How to Grid Search for Hyperparameters

. There are many hyperparameters that can result in a change in accuracy of the model when adjusted. The following tool is a Base Estimator wrapper for the NIML model, There are three search types to aid in selecting a good model, Randomized Search Cross-Validation, Grid Search Cross-Validation, and Bayes Search Cross-Validation. When running one of these, the user defines the scoring, number of cross-validation jobs, number of parallel jobs, number of searches, and whether or not to include the training scores. A fit is then performed on the Base Estimator wrapper given the training and test data with the parameters that are randomly chosen. This results in command line output that displays the results of the best estimator fit score, the parameters that lead to that score, and saves a CSV that contains the parameters of the NPU upon running the fit, the time taken to perform the fit, and the scores of performing the fit.

Table of Contents

Suggested Running Order
Randomized Search Cross-Validation
Grid Search Cross-Validation
Bayes Search Cross-Validation

Suggested Running Order

Since each of these search methods take varying amount of time as well as computational power, it is suggested that users follow an order in running them so as to find a model the most efficient way. The suggested search order is to perform a Randomized Search first. This will yeild a good model, then the user can work to find improvements on that model by running Grid Search with a finite set of hyperparameters, or attempt to optimize the model by using Bayes Search.
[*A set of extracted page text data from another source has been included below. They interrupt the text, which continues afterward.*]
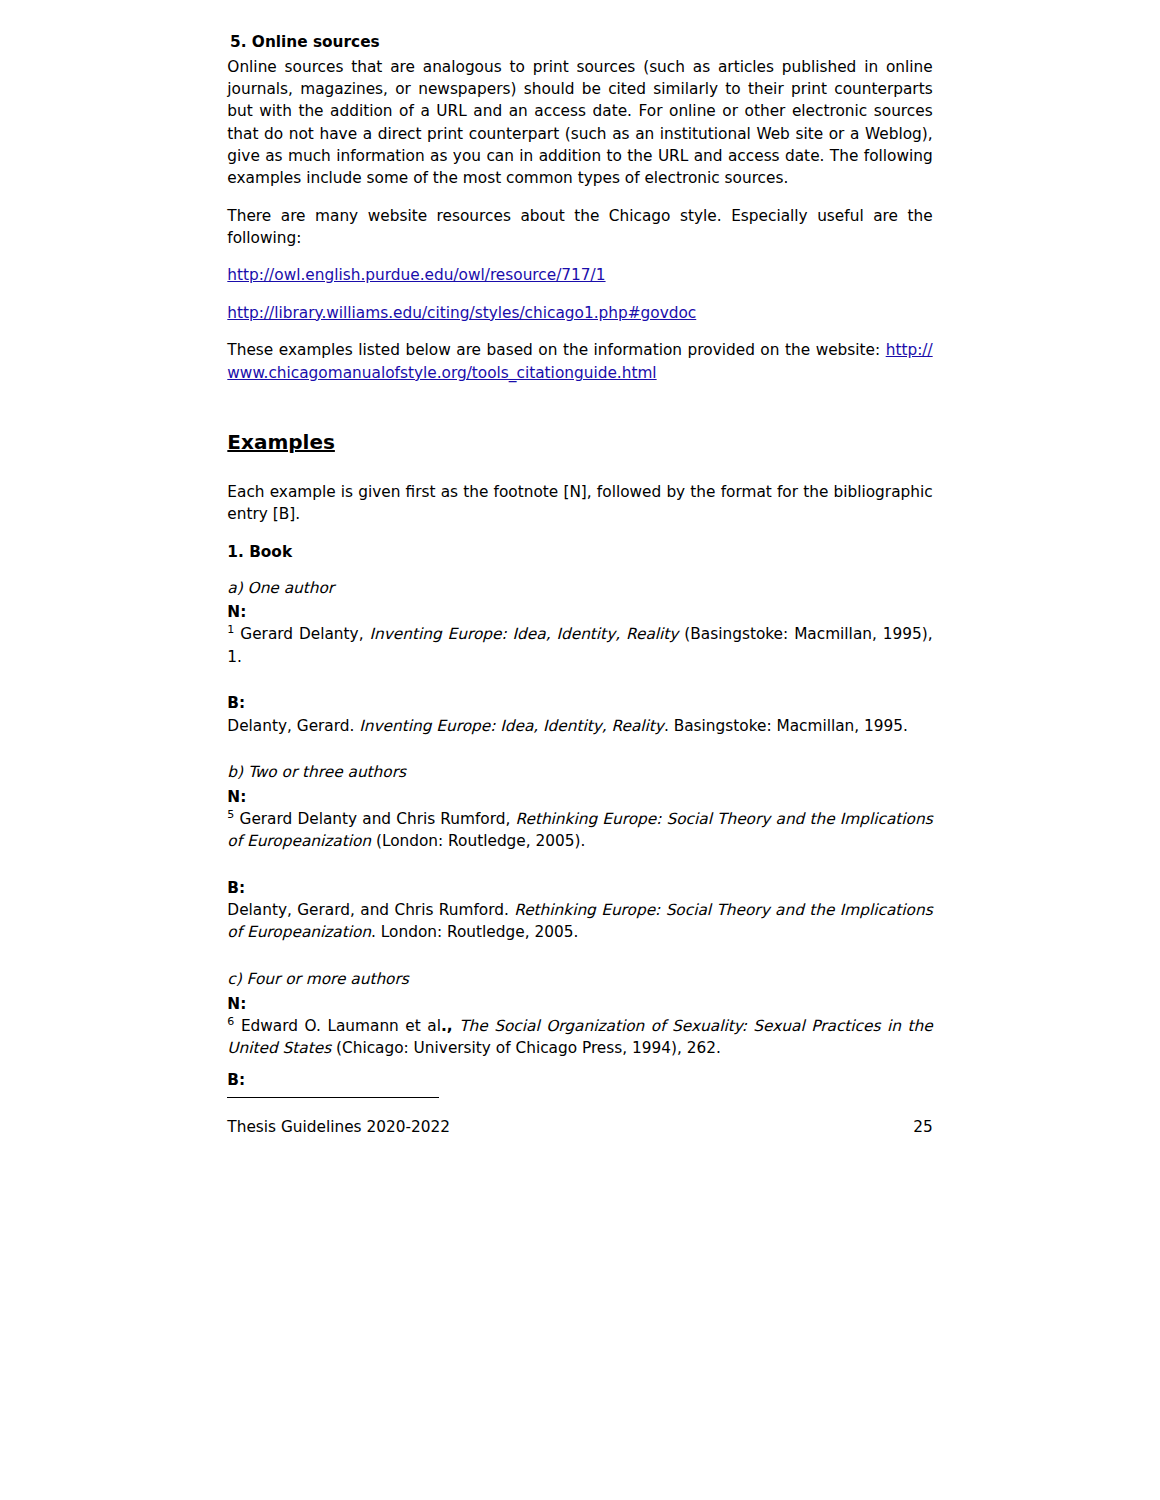Online sources
Online sources that are analogous to print sources (such as articles published in online journals, magazines, or newspapers) should be cited similarly to their print counterparts but with the addition of a URL and an access date. For online or other electronic sources that do not have a direct print counterpart (such as an institutional Web site or a Weblog), give as much information as you can in addition to the URL and access date. The following examples include some of the most common types of electronic sources.
There are many website resources about the Chicago style. Especially useful are the following:
http://owl.english.purdue.edu/owl/resource/717/1
http://library.williams.edu/citing/styles/chicago1.php#govdoc
These examples listed below are based on the information provided on the website: http://www.chicagomanualofstyle.org/tools_citationguide.html
Examples
Each example is given first as the footnote [N], followed by the format for the bibliographic entry [B].
1. Book
a) One author
N:
1 Gerard Delanty, Inventing Europe: Idea, Identity, Reality (Basingstoke: Macmillan, 1995), 1.
B:
Delanty, Gerard. Inventing Europe: Idea, Identity, Reality. Basingstoke: Macmillan, 1995.
b) Two or three authors
N:
5 Gerard Delanty and Chris Rumford, Rethinking Europe: Social Theory and the Implications of Europeanization (London: Routledge, 2005).
B:
Delanty, Gerard, and Chris Rumford. Rethinking Europe: Social Theory and the Implications of Europeanization. London: Routledge, 2005.
c) Four or more authors
N:
6 Edward O. Laumann et al., The Social Organization of Sexuality: Sexual Practices in the United States (Chicago: University of Chicago Press, 1994), 262.
B:
Thesis Guidelines 2020-2022 25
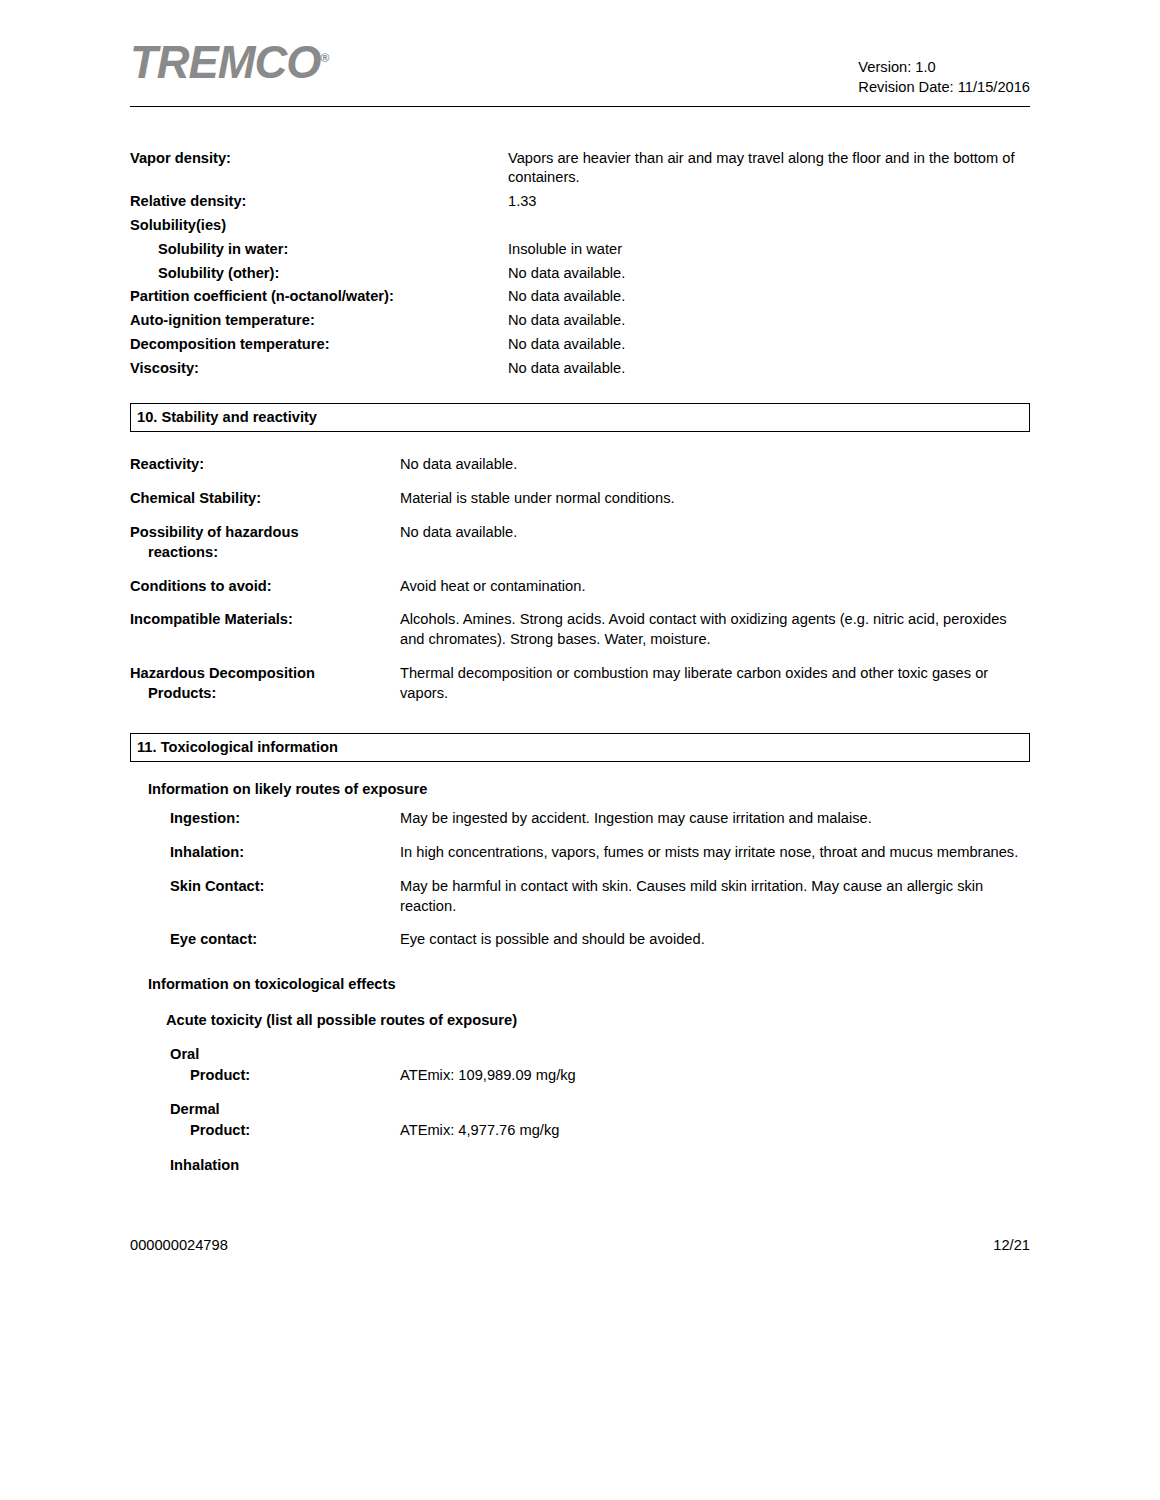TREMCO®
Version: 1.0
Revision Date: 11/15/2016
| Vapor density: | Vapors are heavier than air and may travel along the floor and in the bottom of containers. |
| Relative density: | 1.33 |
| Solubility(ies) | |
| Solubility in water: | Insoluble in water |
| Solubility (other): | No data available. |
| Partition coefficient (n-octanol/water): | No data available. |
| Auto-ignition temperature: | No data available. |
| Decomposition temperature: | No data available. |
| Viscosity: | No data available. |
10. Stability and reactivity
| Reactivity: | No data available. |
| Chemical Stability: | Material is stable under normal conditions. |
| Possibility of hazardous reactions: | No data available. |
| Conditions to avoid: | Avoid heat or contamination. |
| Incompatible Materials: | Alcohols. Amines. Strong acids. Avoid contact with oxidizing agents (e.g. nitric acid, peroxides and chromates). Strong bases. Water, moisture. |
| Hazardous Decomposition Products: | Thermal decomposition or combustion may liberate carbon oxides and other toxic gases or vapors. |
11. Toxicological information
Information on likely routes of exposure
| Ingestion: | May be ingested by accident. Ingestion may cause irritation and malaise. |
| Inhalation: | In high concentrations, vapors, fumes or mists may irritate nose, throat and mucus membranes. |
| Skin Contact: | May be harmful in contact with skin. Causes mild skin irritation. May cause an allergic skin reaction. |
| Eye contact: | Eye contact is possible and should be avoided. |
Information on toxicological effects
Acute toxicity (list all possible routes of exposure)
Oral
| Product: | ATEmix: 109,989.09 mg/kg |
Dermal
| Product: | ATEmix: 4,977.76 mg/kg |
Inhalation
000000024798
12/21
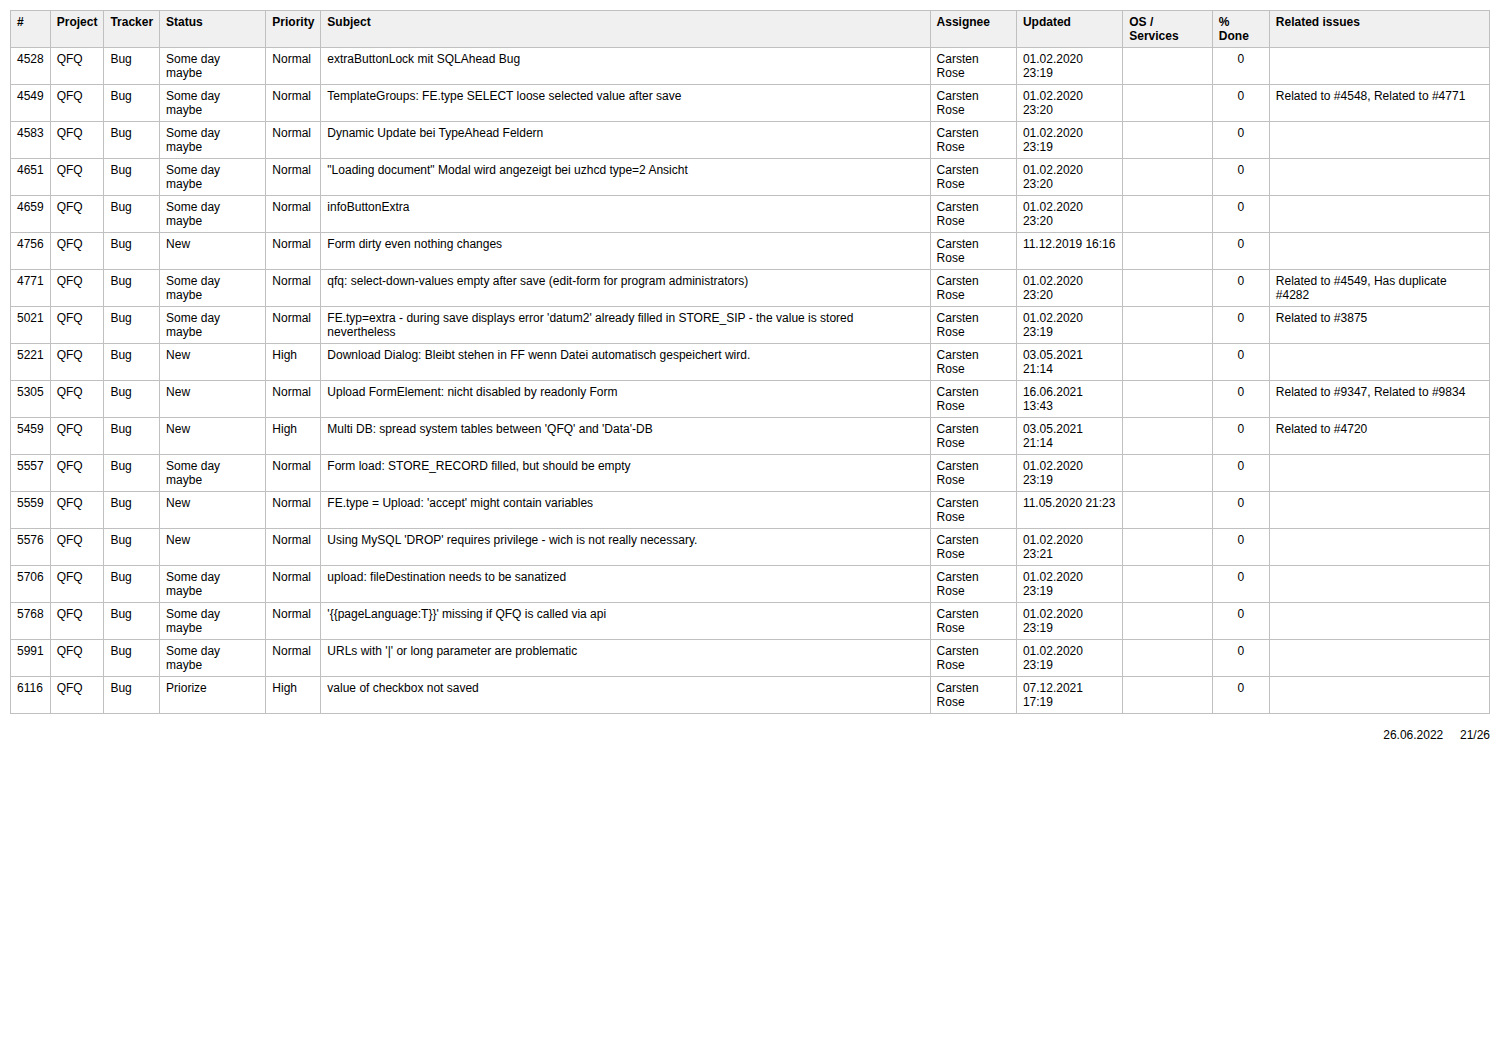| # | Project | Tracker | Status | Priority | Subject | Assignee | Updated | OS / Services | % Done | Related issues |
| --- | --- | --- | --- | --- | --- | --- | --- | --- | --- | --- |
| 4528 | QFQ | Bug | Some day maybe | Normal | extraButtonLock mit SQLAhead Bug | Carsten Rose | 01.02.2020 23:19 | | 0 | |
| 4549 | QFQ | Bug | Some day maybe | Normal | TemplateGroups: FE.type SELECT loose selected value after save | Carsten Rose | 01.02.2020 23:20 | | 0 | Related to #4548, Related to #4771 |
| 4583 | QFQ | Bug | Some day maybe | Normal | Dynamic Update bei TypeAhead Feldern | Carsten Rose | 01.02.2020 23:19 | | 0 | |
| 4651 | QFQ | Bug | Some day maybe | Normal | "Loading document" Modal wird angezeigt bei uzhcd type=2 Ansicht | Carsten Rose | 01.02.2020 23:20 | | 0 | |
| 4659 | QFQ | Bug | Some day maybe | Normal | infoButtonExtra | Carsten Rose | 01.02.2020 23:20 | | 0 | |
| 4756 | QFQ | Bug | New | Normal | Form dirty even nothing changes | Carsten Rose | 11.12.2019 16:16 | | 0 | |
| 4771 | QFQ | Bug | Some day maybe | Normal | qfq: select-down-values empty after save (edit-form for program administrators) | Carsten Rose | 01.02.2020 23:20 | | 0 | Related to #4549, Has duplicate #4282 |
| 5021 | QFQ | Bug | Some day maybe | Normal | FE.typ=extra - during save displays error 'datum2' already filled in STORE_SIP - the value is stored nevertheless | Carsten Rose | 01.02.2020 23:19 | | 0 | Related to #3875 |
| 5221 | QFQ | Bug | New | High | Download Dialog: Bleibt stehen in FF wenn Datei automatisch gespeichert wird. | Carsten Rose | 03.05.2021 21:14 | | 0 | |
| 5305 | QFQ | Bug | New | Normal | Upload FormElement: nicht disabled by readonly Form | Carsten Rose | 16.06.2021 13:43 | | 0 | Related to #9347, Related to #9834 |
| 5459 | QFQ | Bug | New | High | Multi DB: spread system tables between 'QFQ' and 'Data'-DB | Carsten Rose | 03.05.2021 21:14 | | 0 | Related to #4720 |
| 5557 | QFQ | Bug | Some day maybe | Normal | Form load: STORE_RECORD filled, but should be empty | Carsten Rose | 01.02.2020 23:19 | | 0 | |
| 5559 | QFQ | Bug | New | Normal | FE.type = Upload: 'accept' might contain variables | Carsten Rose | 11.05.2020 21:23 | | 0 | |
| 5576 | QFQ | Bug | New | Normal | Using MySQL 'DROP' requires privilege - wich is not really necessary. | Carsten Rose | 01.02.2020 23:21 | | 0 | |
| 5706 | QFQ | Bug | Some day maybe | Normal | upload: fileDestination needs to be sanatized | Carsten Rose | 01.02.2020 23:19 | | 0 | |
| 5768 | QFQ | Bug | Some day maybe | Normal | '{{pageLanguage:T}}' missing if QFQ is called via api | Carsten Rose | 01.02.2020 23:19 | | 0 | |
| 5991 | QFQ | Bug | Some day maybe | Normal | URLs with '/' or long parameter are problematic | Carsten Rose | 01.02.2020 23:19 | | 0 | |
| 6116 | QFQ | Bug | Priorize | High | value of checkbox not saved | Carsten Rose | 07.12.2021 17:19 | | 0 | |
26.06.2022 21/26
Randomized Search Cross-Validation

See more documentation at https://scikit-learn.org/stable/modules/generated/sklearn.model_selection.RandomizedSearchCV.html

This search method is used by taking in a dictionary of hyperparameters and permorming a randomzied search on them without replacement. It is suggested to perform this search first in order to get a good base model. A demo for running this can be found at http://localhost:8891/notebooks/Skiml_RandomizedCV.ipynb

Grid Search Cross-Validation

See more documentation at https://scikit-learn.org/stable/modules/generated/sklearn.model_selection.GridSearchCV.html

This search method is different from Randomized Search Cross-Validation as it is an exhaustive search means. It will take in every value of a dictionary of hyperparameters provided by the user and perform a search on every possible combination. It is suggested to run this after establishing a good base model. A demo for running this can be found at http://localhost:8891/notebooks/Skiml_GridCV.ipynb

Bayes Search Cross-Validation

See more documentation at https://scikit-optimize.github.io/stable/modules/generated/skopt.BayesSearchCV.html

This search method is used to optimize a model by performing a Bayes Search on it. Unlike Grid Search, a fixed number of parameters are tried out for the given dictionary of hyperparameters. It is suggested that users perform this optimization search after finding a good model. There is no representive jupyter notebook demo of this seach method due to an import error regarding Scikit-Opt.